> The task: With both ends included, repeat exactly the lines of the entries below from the one containing "im podjęcie decyzji." down to the one containing "na komputerze, jak i na smartfonie. Im", and no others.

Saved entries:
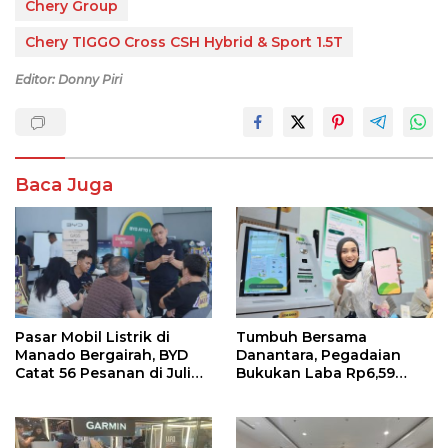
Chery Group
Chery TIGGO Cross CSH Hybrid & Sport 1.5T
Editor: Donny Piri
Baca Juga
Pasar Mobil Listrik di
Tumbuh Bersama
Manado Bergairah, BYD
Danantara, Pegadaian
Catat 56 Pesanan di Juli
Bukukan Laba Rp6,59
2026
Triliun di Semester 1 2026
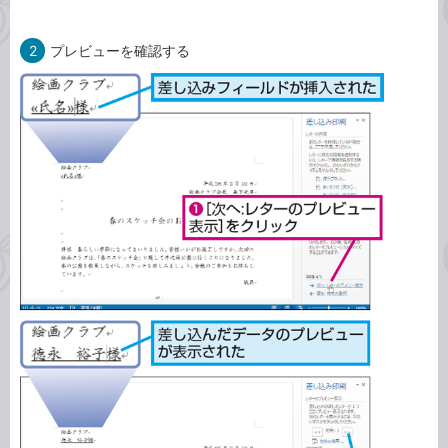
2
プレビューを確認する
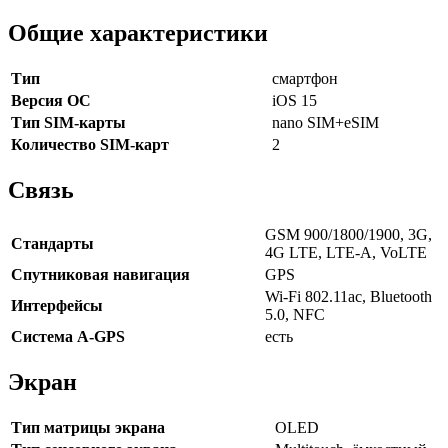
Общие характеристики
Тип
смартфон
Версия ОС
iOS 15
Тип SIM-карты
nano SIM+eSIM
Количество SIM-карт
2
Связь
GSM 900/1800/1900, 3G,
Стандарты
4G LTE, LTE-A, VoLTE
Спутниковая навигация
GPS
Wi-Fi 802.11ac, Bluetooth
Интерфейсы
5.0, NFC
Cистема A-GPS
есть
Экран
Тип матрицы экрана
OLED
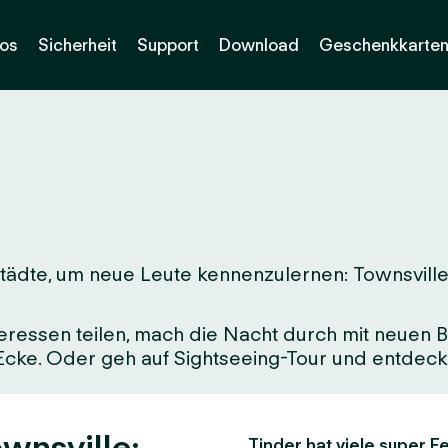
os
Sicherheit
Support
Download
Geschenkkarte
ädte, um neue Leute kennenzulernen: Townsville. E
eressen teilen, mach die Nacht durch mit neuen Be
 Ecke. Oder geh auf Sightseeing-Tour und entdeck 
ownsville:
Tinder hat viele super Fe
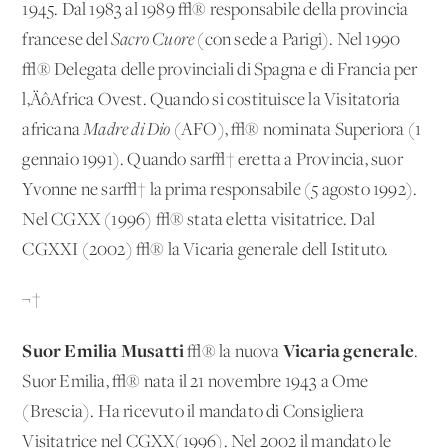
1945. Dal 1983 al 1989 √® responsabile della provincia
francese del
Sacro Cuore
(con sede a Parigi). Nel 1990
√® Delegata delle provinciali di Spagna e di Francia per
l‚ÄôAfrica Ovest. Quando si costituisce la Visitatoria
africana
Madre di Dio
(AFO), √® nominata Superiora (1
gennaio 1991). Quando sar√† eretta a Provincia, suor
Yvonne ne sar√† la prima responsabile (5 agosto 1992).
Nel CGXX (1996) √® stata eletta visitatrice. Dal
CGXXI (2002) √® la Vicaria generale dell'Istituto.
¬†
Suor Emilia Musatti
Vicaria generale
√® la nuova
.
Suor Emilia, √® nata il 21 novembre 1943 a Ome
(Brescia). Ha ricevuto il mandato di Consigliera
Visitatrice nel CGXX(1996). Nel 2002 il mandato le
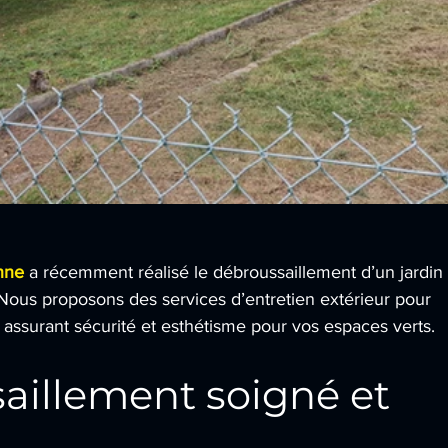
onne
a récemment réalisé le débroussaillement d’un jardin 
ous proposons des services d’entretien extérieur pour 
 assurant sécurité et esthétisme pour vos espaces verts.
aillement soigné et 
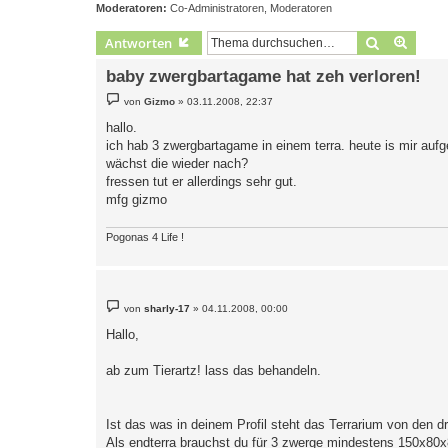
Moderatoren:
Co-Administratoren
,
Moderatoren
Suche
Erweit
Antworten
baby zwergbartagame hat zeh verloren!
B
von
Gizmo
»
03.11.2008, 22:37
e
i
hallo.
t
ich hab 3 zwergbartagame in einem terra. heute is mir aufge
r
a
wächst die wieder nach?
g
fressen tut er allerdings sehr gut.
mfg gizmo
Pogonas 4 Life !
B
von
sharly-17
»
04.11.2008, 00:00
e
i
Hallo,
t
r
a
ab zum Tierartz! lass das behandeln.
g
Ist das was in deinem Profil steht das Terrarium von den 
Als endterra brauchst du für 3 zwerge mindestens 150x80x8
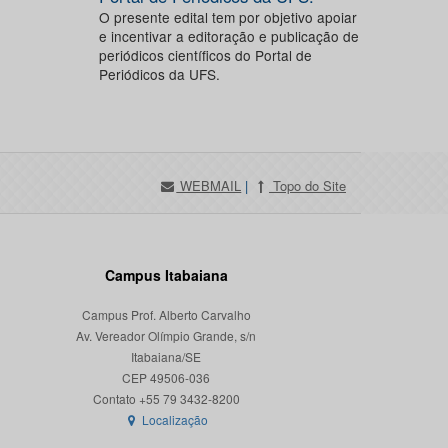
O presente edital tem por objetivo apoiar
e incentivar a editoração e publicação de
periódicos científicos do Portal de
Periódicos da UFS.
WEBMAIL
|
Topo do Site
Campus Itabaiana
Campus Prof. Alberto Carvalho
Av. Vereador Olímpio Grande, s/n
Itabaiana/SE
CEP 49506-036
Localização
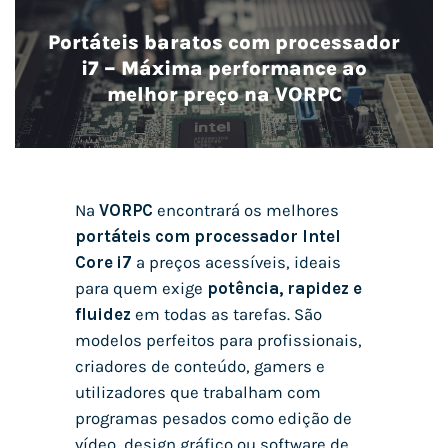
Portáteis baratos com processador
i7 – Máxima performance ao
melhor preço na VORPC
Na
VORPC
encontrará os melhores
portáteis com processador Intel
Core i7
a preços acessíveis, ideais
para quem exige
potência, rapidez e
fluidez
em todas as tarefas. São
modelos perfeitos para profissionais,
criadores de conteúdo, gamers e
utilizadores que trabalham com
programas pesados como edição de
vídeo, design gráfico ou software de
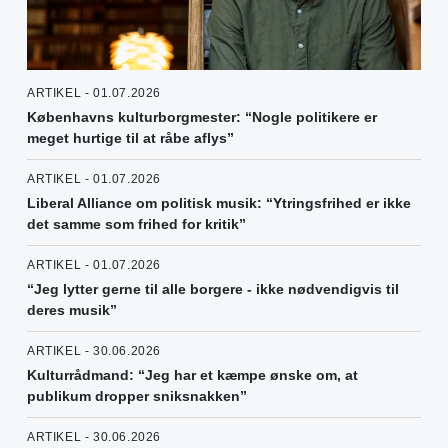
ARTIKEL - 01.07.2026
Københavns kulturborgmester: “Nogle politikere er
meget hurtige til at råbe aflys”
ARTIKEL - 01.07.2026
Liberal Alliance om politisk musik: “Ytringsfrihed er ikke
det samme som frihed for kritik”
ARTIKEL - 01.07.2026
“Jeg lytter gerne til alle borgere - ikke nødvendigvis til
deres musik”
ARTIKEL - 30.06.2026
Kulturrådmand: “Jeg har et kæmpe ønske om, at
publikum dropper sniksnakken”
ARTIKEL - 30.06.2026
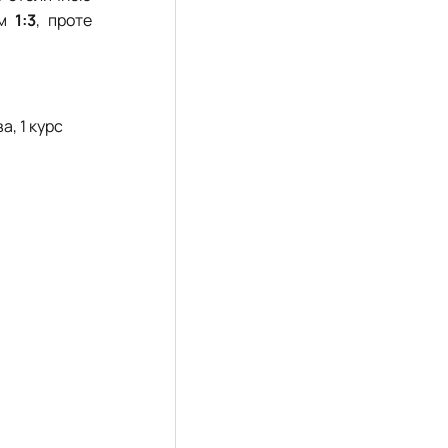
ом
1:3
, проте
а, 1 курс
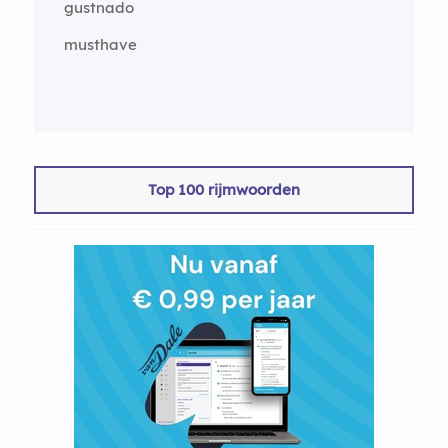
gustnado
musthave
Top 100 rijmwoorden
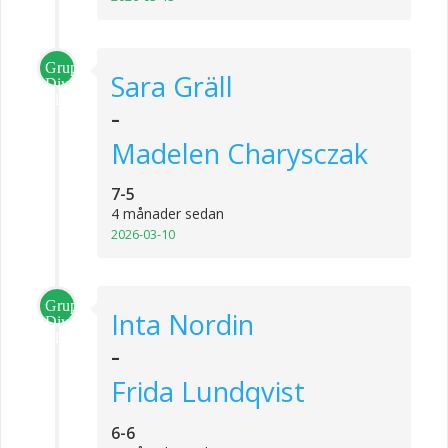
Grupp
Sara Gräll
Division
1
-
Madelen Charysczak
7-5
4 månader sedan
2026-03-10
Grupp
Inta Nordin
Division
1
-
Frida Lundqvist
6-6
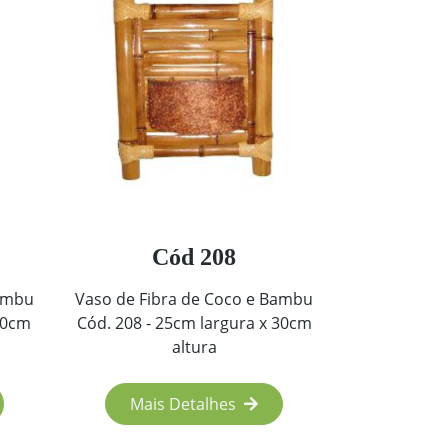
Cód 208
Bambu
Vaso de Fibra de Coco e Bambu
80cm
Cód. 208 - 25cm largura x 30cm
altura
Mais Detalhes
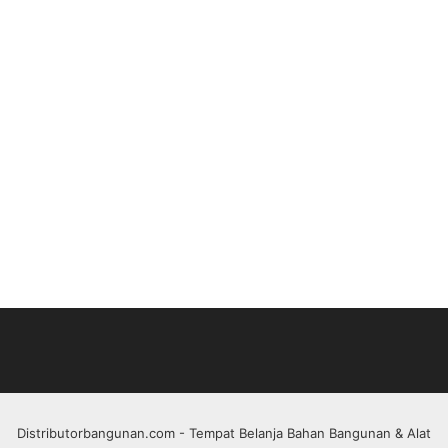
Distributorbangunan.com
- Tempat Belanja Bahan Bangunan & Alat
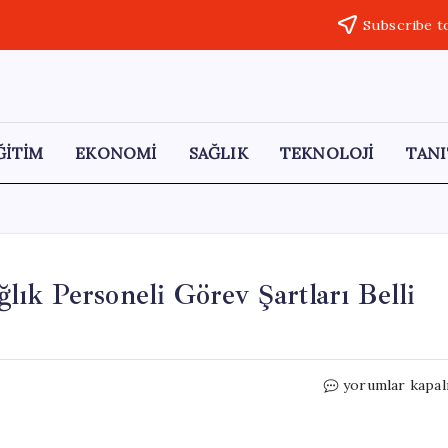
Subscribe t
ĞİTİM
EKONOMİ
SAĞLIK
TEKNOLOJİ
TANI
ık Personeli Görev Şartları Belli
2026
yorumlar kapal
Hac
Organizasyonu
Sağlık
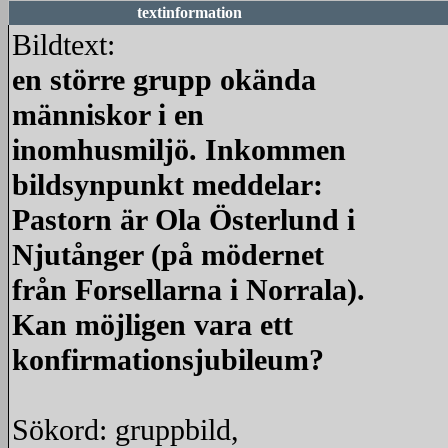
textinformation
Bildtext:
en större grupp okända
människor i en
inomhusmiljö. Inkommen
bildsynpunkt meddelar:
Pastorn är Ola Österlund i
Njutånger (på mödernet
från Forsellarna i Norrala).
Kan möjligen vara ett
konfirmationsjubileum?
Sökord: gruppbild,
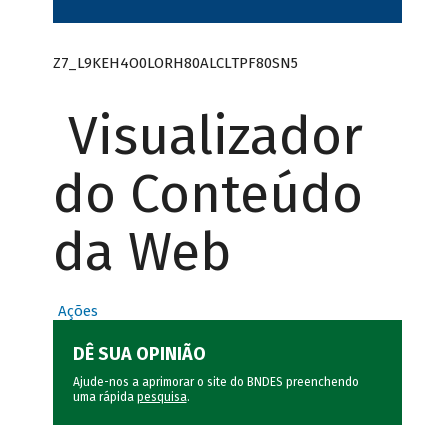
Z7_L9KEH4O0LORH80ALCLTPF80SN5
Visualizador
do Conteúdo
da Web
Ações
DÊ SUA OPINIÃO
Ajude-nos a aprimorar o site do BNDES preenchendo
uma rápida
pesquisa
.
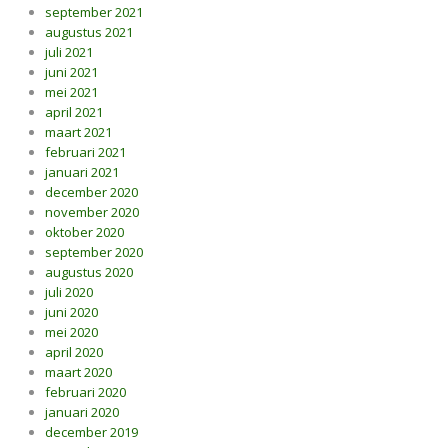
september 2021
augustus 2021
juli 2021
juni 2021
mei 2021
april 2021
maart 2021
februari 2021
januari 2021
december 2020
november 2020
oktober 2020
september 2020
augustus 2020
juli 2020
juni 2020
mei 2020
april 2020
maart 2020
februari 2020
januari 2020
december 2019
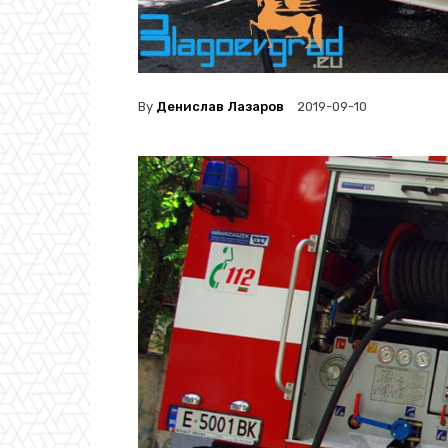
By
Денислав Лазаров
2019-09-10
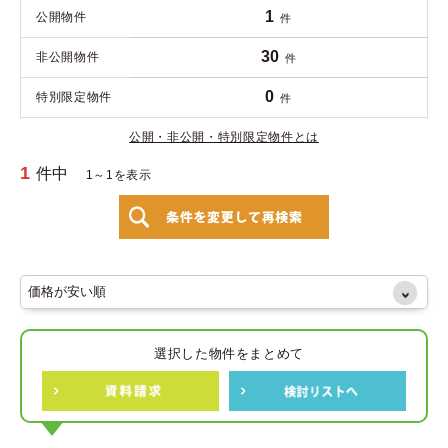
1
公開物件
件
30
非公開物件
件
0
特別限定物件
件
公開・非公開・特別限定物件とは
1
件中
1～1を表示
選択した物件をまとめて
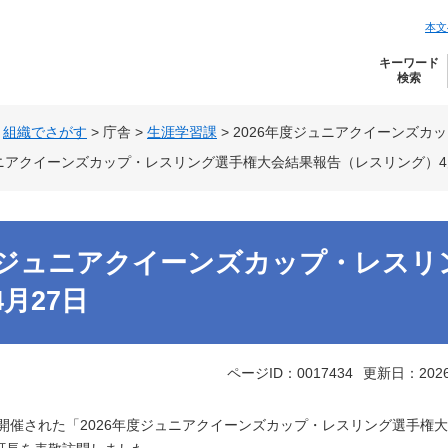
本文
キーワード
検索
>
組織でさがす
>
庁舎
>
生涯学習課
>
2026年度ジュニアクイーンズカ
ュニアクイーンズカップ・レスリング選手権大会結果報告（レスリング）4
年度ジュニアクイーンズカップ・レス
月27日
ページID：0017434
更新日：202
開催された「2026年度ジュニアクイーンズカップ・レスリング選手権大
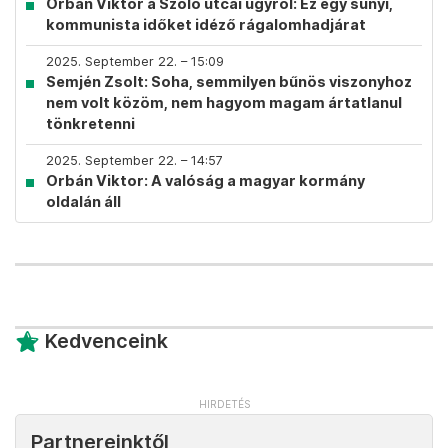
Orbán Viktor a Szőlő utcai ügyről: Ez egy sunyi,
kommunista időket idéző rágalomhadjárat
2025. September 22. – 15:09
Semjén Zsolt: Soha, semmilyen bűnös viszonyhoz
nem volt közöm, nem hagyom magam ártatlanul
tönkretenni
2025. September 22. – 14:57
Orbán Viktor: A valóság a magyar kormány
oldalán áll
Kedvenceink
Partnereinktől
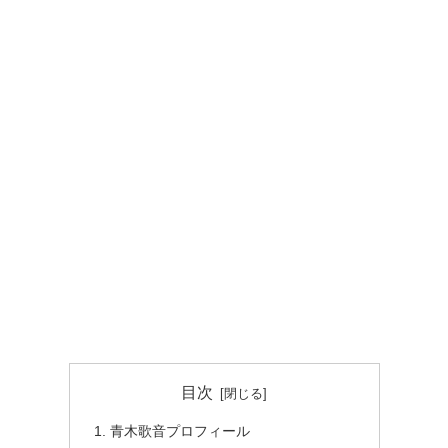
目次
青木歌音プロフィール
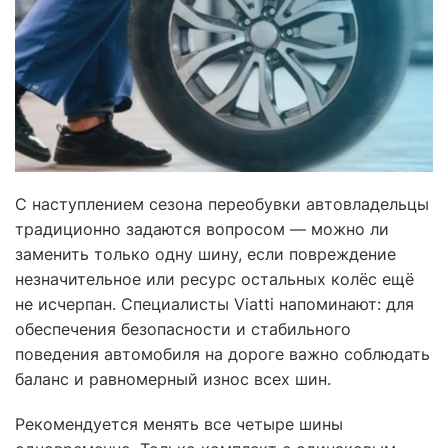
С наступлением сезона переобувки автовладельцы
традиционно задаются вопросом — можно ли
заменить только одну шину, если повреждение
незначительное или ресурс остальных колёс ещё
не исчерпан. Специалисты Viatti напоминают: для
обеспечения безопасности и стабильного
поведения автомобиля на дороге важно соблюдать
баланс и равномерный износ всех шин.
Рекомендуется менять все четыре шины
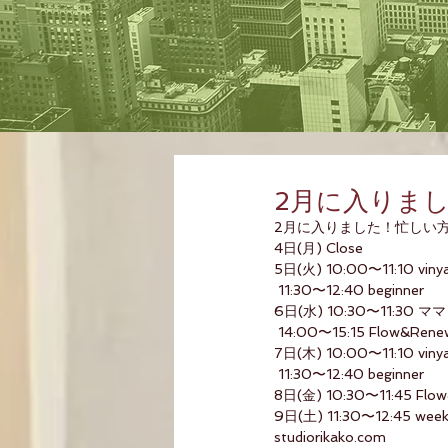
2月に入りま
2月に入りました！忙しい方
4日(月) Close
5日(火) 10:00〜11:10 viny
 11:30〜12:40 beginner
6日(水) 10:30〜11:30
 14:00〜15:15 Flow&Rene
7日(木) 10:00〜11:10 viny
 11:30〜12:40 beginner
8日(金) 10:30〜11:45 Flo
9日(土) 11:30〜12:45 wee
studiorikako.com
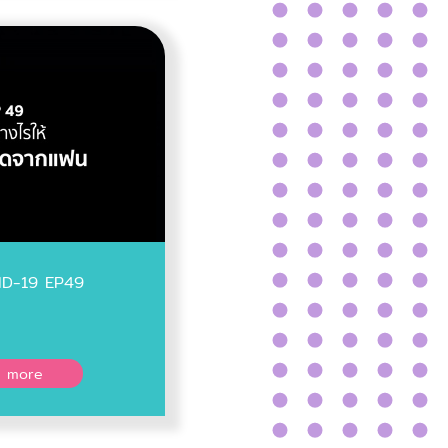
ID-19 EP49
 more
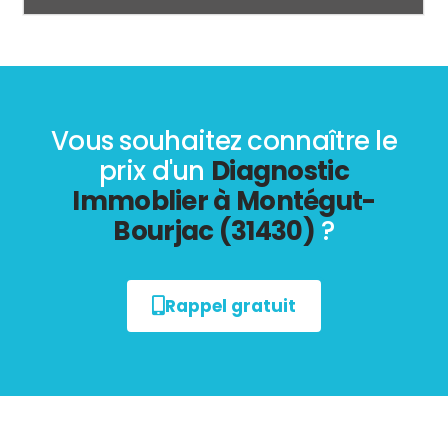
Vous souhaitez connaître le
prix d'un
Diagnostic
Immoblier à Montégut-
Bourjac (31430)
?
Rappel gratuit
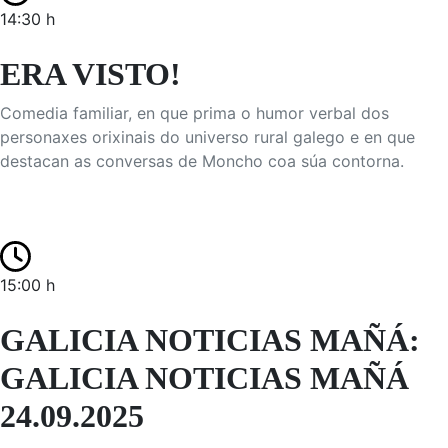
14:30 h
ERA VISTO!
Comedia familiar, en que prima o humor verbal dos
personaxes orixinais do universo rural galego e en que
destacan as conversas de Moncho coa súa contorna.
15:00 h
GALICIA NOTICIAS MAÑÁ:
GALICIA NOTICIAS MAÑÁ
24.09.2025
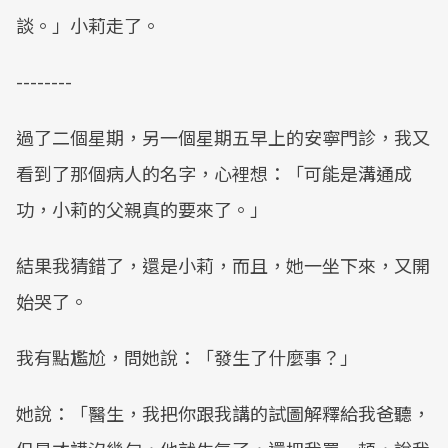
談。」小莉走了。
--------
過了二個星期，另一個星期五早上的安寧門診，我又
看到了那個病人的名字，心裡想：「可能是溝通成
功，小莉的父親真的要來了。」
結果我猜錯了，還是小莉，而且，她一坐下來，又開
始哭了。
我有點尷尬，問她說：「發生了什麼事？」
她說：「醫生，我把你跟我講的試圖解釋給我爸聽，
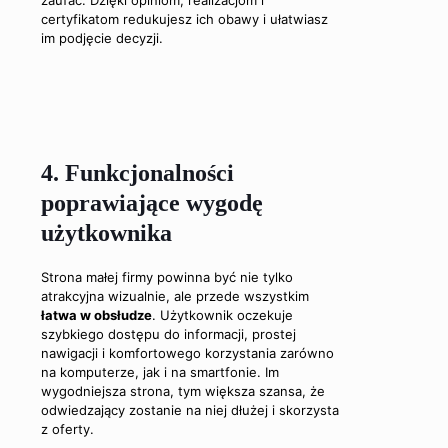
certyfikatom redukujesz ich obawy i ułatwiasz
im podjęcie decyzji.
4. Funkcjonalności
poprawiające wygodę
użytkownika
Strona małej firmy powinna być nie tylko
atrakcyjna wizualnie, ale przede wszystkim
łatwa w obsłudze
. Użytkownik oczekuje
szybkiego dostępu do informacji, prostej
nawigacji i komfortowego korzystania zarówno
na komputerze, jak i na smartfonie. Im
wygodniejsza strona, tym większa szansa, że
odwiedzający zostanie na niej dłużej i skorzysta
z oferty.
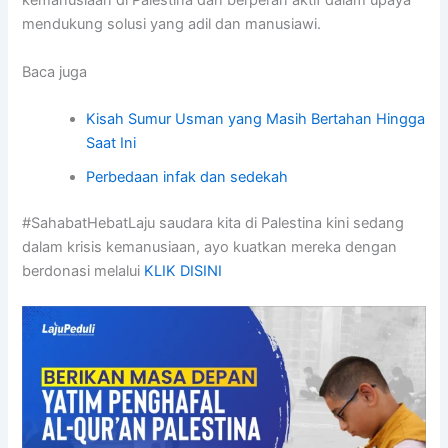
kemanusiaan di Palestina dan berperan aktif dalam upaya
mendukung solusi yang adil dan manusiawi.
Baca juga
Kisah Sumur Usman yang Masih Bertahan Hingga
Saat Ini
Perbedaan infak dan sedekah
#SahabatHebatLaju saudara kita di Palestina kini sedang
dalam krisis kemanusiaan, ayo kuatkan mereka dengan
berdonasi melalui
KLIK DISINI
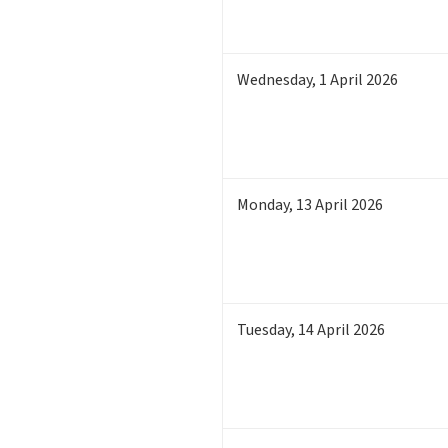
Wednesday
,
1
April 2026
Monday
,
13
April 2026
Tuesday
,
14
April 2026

> Response:
im podjęcie decyzji.
4. Funkcjonalności
poprawiające wygodę
użytkownika
Strona małej firmy powinna być nie tylko
atrakcyjna wizualnie, ale przede wszystkim
łatwa w obsłudze
. Użytkownik oczekuje
szybkiego dostępu do informacji, prostej
nawigacji i komfortowego korzystania zarówno
na komputerze, jak i na smartfonie. Im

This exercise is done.